▶ Exercise aim:
Each line holding the word "pixels" must appear in the answer, copied from the entries.

[Start of Attachment]

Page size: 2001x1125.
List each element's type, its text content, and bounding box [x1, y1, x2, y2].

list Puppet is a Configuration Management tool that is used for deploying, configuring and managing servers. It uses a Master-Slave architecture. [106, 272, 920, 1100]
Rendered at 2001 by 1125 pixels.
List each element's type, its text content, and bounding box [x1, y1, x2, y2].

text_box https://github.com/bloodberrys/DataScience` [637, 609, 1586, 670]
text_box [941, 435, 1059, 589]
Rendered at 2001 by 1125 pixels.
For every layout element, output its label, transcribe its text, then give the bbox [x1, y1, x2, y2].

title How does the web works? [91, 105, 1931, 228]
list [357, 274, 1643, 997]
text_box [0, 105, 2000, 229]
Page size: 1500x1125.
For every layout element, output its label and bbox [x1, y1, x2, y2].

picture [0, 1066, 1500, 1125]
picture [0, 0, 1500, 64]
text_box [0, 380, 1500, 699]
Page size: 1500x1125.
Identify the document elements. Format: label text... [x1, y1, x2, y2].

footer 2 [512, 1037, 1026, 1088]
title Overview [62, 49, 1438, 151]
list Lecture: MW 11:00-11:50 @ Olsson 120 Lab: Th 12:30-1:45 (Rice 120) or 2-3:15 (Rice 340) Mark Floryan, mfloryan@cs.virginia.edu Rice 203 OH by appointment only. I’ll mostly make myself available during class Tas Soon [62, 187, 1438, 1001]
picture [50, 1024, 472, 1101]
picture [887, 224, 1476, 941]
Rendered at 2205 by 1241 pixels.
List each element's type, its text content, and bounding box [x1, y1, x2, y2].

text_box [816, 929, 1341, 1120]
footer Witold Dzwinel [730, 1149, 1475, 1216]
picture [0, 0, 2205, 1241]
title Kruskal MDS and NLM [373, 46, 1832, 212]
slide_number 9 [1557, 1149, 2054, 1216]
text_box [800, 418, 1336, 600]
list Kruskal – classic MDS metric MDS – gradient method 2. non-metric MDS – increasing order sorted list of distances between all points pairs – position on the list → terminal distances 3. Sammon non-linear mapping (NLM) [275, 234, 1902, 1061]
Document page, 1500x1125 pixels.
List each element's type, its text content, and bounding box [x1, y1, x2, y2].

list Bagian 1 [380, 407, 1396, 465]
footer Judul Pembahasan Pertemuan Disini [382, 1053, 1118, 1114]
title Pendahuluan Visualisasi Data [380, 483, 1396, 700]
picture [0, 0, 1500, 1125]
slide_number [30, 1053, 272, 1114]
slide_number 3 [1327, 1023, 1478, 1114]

[End of Attachment]

▶ Answer to this exercise:
Rendered at 2001 by 1125 pixels.
Rendered at 2001 by 1125 pixels.
Rendered at 2205 by 1241 pixels.
Document page, 1500x1125 pixels.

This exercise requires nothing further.